### YOUR ASSIGNMENT
Pull out the lines in the entries below, starting with the line that contains "Турция: имперское прошлое, военный" and going on through the line that contains "Интернет-версия", and reproduce them word for word with both of those lines included.
BEGIN SUPPLIED MATERIAL
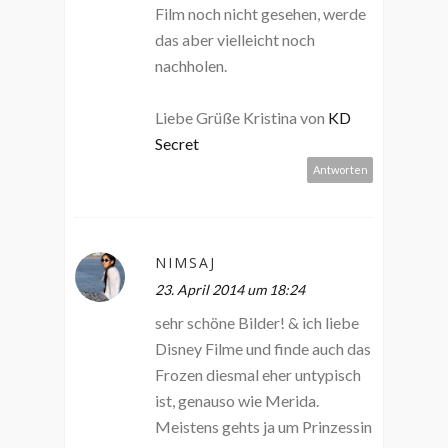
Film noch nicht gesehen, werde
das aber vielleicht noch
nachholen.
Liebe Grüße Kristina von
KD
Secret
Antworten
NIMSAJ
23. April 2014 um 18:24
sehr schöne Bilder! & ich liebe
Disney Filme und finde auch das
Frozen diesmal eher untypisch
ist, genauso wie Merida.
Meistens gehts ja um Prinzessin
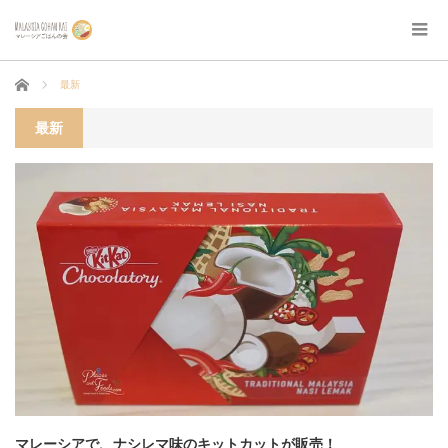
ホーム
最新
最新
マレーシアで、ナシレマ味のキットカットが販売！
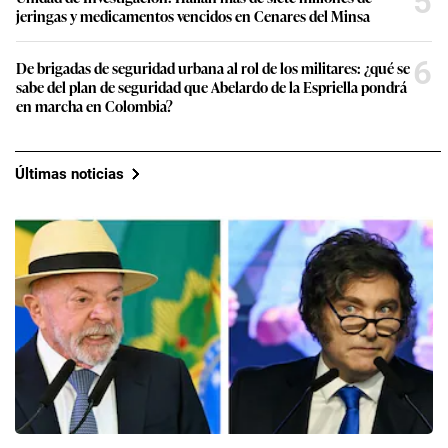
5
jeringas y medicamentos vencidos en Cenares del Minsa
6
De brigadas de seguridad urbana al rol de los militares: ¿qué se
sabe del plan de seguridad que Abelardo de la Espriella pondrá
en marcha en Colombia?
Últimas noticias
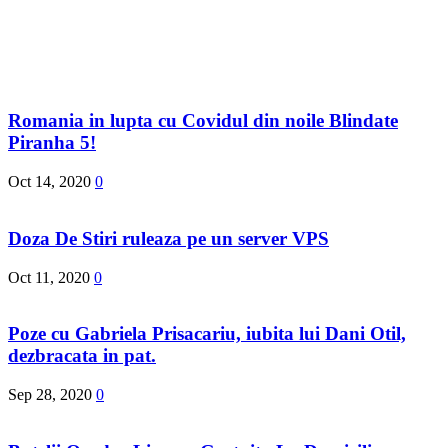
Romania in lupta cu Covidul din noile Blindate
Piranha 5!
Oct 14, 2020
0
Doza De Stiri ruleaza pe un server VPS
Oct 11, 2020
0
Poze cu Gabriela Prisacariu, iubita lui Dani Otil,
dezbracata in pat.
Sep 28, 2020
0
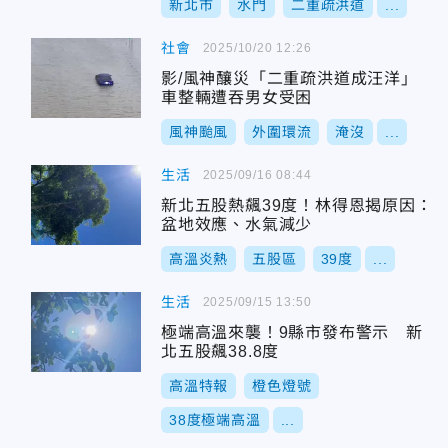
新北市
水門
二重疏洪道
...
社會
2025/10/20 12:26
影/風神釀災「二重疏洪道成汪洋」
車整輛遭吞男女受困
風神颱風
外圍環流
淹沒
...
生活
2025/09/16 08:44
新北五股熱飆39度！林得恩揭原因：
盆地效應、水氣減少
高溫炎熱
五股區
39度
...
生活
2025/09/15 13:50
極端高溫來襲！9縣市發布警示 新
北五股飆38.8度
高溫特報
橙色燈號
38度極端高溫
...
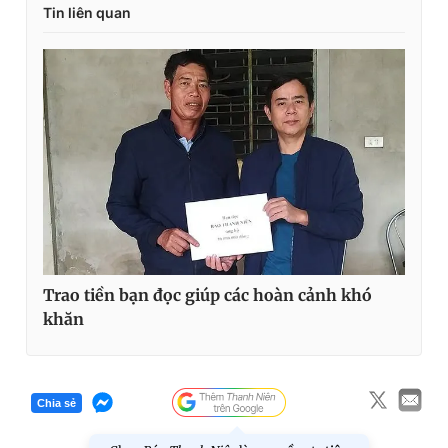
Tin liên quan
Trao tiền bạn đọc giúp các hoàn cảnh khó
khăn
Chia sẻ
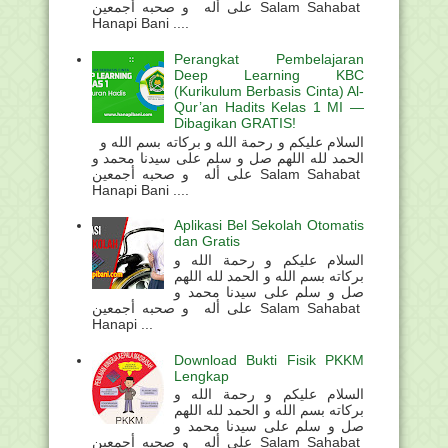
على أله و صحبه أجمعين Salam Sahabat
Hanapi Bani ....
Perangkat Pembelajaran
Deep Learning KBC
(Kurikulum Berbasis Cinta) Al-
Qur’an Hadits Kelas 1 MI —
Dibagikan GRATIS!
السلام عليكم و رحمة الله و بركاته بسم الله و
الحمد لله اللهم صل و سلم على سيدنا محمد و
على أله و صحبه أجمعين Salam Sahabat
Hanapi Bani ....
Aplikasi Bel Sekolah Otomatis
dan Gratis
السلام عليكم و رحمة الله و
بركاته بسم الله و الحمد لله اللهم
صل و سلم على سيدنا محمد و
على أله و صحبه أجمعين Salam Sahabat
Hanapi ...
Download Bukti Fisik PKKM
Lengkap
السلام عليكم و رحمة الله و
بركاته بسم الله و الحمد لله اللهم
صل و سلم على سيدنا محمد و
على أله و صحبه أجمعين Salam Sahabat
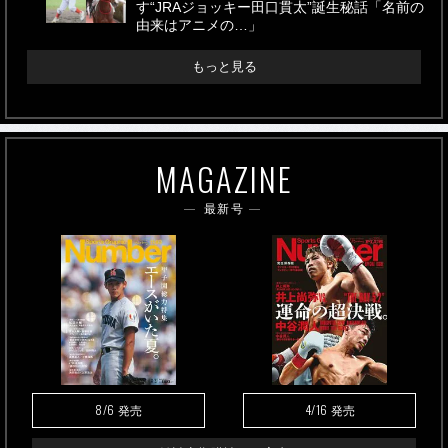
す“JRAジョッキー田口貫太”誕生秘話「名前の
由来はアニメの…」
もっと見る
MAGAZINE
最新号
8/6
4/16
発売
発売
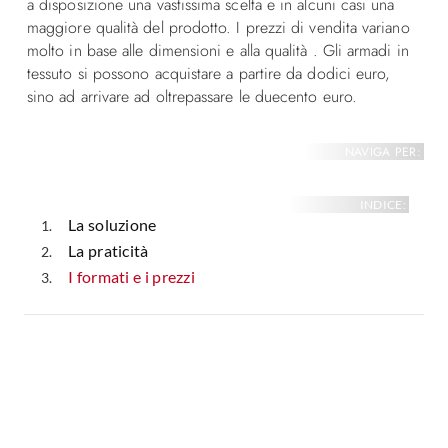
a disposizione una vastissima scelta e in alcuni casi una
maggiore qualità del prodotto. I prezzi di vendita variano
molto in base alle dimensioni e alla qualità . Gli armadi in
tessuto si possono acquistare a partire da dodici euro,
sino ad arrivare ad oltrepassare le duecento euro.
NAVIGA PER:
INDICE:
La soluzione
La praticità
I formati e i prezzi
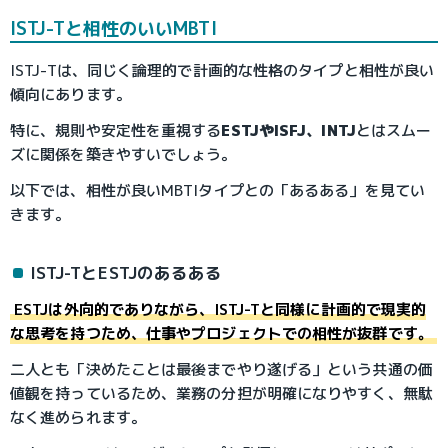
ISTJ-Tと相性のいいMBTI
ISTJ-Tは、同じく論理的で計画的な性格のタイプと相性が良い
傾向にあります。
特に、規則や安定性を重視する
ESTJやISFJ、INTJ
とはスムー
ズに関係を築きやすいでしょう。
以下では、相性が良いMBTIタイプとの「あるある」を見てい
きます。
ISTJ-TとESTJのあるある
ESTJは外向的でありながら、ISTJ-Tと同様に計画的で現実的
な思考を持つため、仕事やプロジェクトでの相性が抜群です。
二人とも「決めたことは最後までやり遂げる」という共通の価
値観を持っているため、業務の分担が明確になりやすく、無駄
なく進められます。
END SUPPLIED MATERIAL
BEGIN SUPPLIED MATERIAL
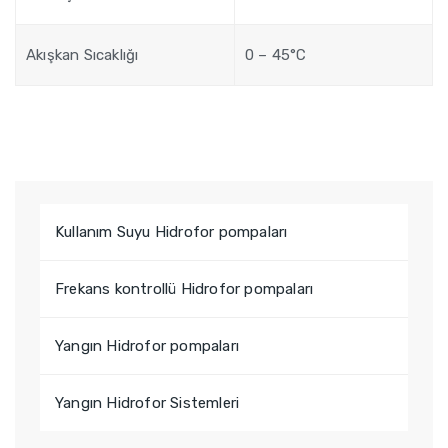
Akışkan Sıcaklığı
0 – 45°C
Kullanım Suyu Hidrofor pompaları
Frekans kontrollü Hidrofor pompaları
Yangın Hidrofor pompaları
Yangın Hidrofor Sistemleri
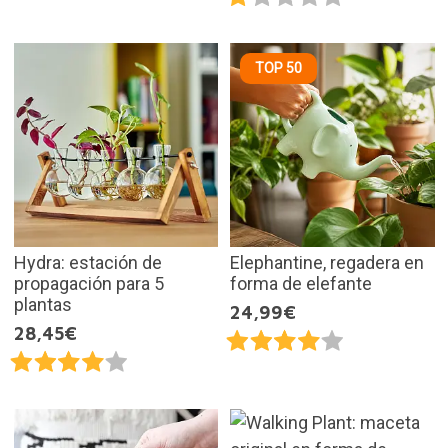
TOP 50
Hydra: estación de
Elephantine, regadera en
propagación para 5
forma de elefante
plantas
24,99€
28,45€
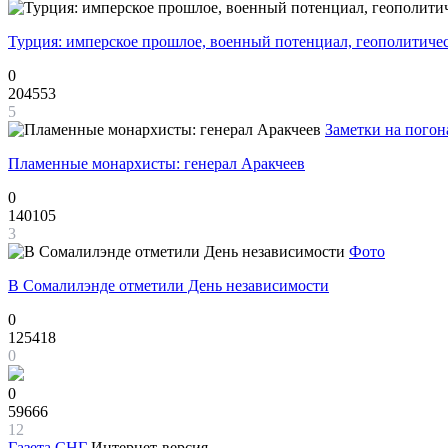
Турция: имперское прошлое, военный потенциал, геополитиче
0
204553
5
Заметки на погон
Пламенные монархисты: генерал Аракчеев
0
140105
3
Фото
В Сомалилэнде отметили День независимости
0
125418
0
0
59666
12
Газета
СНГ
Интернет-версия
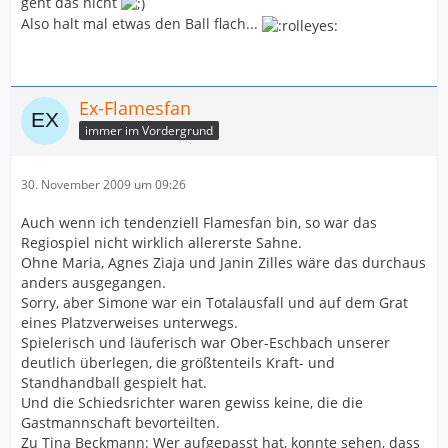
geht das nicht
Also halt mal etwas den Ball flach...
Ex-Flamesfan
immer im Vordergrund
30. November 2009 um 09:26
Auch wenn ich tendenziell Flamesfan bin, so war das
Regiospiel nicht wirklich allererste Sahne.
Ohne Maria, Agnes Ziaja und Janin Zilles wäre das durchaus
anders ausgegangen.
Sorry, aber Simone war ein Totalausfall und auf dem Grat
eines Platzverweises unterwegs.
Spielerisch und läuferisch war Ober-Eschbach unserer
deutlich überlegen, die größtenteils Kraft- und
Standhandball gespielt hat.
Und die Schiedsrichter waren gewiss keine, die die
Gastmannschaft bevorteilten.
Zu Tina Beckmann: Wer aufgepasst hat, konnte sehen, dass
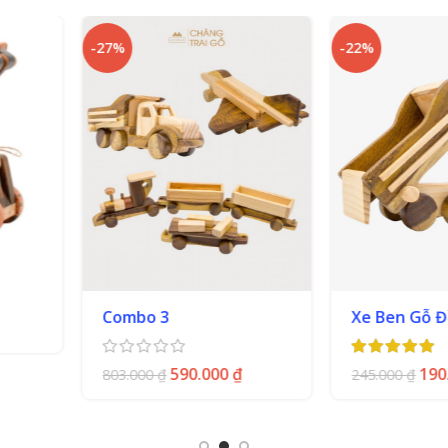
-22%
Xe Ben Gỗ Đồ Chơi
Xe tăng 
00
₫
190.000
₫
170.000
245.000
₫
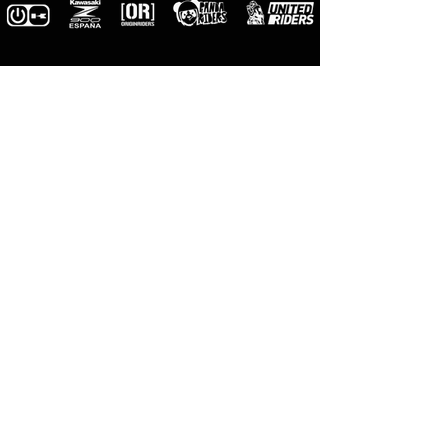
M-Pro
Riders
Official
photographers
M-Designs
END SUPPLIED MATERIAL
### RESPONSE BELOW
Турция: имперское прошлое, военный потенциал, геополитиче
0
204553
5
Заметки на погон
Пламенные монархисты: генерал Аракчеев
0
140105
3
Фото
В Сомалилэнде отметили День независимости
0
125418
0
0
59666
12
Газета
СНГ
Интернет-версия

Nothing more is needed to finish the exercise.